(Saved entries)

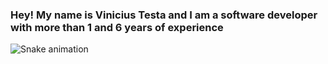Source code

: <h3>
  Hey! My name is Vinicius Testa and I am a software developer with more than 1 and 6 years of experience
</h3>

<div
 
  ![Snake animation](https://github.com/matheusd-oliveira/matheusd-oliveira/blob/output/github-contribution-grid-snake.svg)
 
</div>
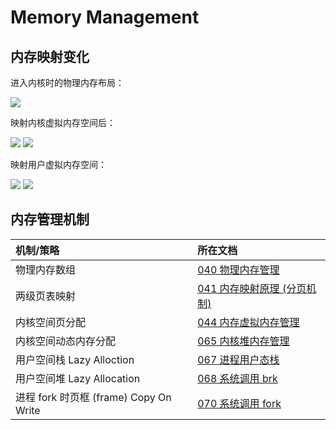 # Memory Management

## 内存映射变化

进入内核时的物理内存布局：

![](./images/memory_map_01.drawio.svg)

映射内核虚拟内存空间后：

![](./images/memory_map_02.drawio.svg)
![](./images/memory_map_03.drawio.svg)

映射用户虚拟内存空间：

![](./images/memory_map_04.drawio.svg)
![](./images/memory_map_05.drawio.svg)

## 内存管理机制

| 机制/策略 | 所在文档 |
| :------- | :------ |
| 物理内存数组 | [040 物理内存管理](./040_physical_memory.md) |
| 两级页表映射 | [041 内存映射原理 (分页机制)](./041_memory_paging.md) |
| 内核空间页分配 | [044 内存虚拟内存管理](./044_kernel_virtual_memory.md) |
| 内核空间动态内存分配 | [065 内核堆内存管理](./065_kernel_heap_memory.md) |
| 用户空间栈 Lazy Alloction | [067 进程用户态栈](./067_user_stack.md) |
| 用户空间堆 Lazy Allocation | [068 系统调用 brk](../08_syscall/068_brk.md) |
| 进程 fork 时页框 (frame) Copy On Write | [070 系统调用 fork](../08_syscall/070_fork.md) |
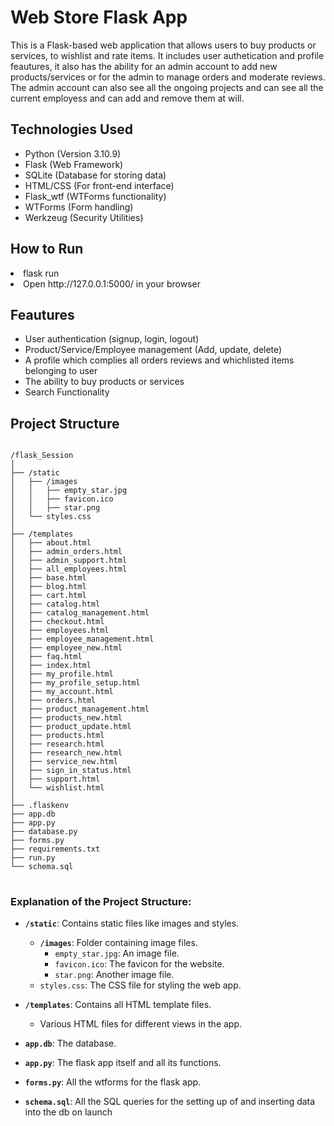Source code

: # Web Store Flask App

This is a Flask-based web application that allows users to buy products or services, to wishlist and rate items.
It includes user authetication and profile feautures, it also has the ability for an admin account to add new products/services or for the admin to manage orders and moderate reviews.
The admin account can also see all the ongoing projects and can see all the current employess and can add and remove them at will.

## Technologies Used
<ul>
<li>Python (Version 3.10.9)</li>
<li>Flask (Web Framework)</li>
<li>SQLite (Database for storing data)</li>
<li>HTML/CSS (For front-end interface)</li>
<li>Flask_wtf (WTForms functionality)</li>
<li>WTForms (Form handling)</li>
<li>Werkzeug (Security Utilities)</li>
</ul>

## How to Run
<li>flask run</li>
<li>Open http://127.0.0.1:5000/ in your browser</li>

## Feautures
<ul>
<li>User authentication (signup, login, logout)</li>
<li>Product/Service/Employee management (Add, update, delete)</li>
<li>A profile which complies all orders reviews and whichlisted items belonging to user</li>
<li>The ability to buy products or services</li>
<li>Search Functionality </li>
</ul>

<h2>Project Structure</h2>
<pre>
<code>
/flask_Session
│
├── /static
│   ├── /images
│   │   ├── empty_star.jpg
│   │   ├── favicon.ico
│   │   ├── star.png
│   └── styles.css
│
├── /templates
│   ├── about.html
│   ├── admin_orders.html
│   ├── admin_support.html
│   ├── all_employees.html
│   ├── base.html
│   ├── blog.html
│   ├── cart.html
│   ├── catalog.html
│   ├── catalog_management.html
│   ├── checkout.html
│   ├── employees.html
│   ├── employee_management.html
│   ├── employee_new.html
│   ├── faq.html
│   ├── index.html
│   ├── my_profile.html
│   ├── my_profile_setup.html
│   ├── my_account.html
│   ├── orders.html
│   ├── product_management.html
│   ├── products_new.html
│   ├── product_update.html
│   ├── products.html
│   ├── research.html
│   ├── research_new.html
│   ├── service_new.html
│   ├── sign_in_status.html
│   ├── support.html
│   └── wishlist.html
│
├── .flaskenv
├── app.db
├── app.py
├── database.py
├── forms.py
├── requirements.txt
├── run.py
└── schema.sql
</code>
</pre>

### Explanation of the Project Structure:

- **`/static`**: Contains static files like images and styles.
  - **`/images`**: Folder containing image files.
    - `empty_star.jpg`: An image file.
    - `favicon.ico`: The favicon for the website.
    - `star.png`: Another image file.
  - `styles.css`: The CSS file for styling the web app.
  
- **`/templates`**: Contains all HTML template files.
  - Various HTML files for different views in the app.
- **`app.db`**: The database.
- **`app.py`**: The flask app itself and all its functions.
- **`forms.py`**: All the wtforms for the flask app.
- **`schema.sql`**: All the SQL queries for the setting up of and inserting data into the db on launch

■ **THE PROBLEM**:
Above are the records; copy every line in them that holds the word "Contains".

■ **ANSWER BELOW**:
- **`/static`**: Contains static files like images and styles.
- **`/templates`**: Contains all HTML template files.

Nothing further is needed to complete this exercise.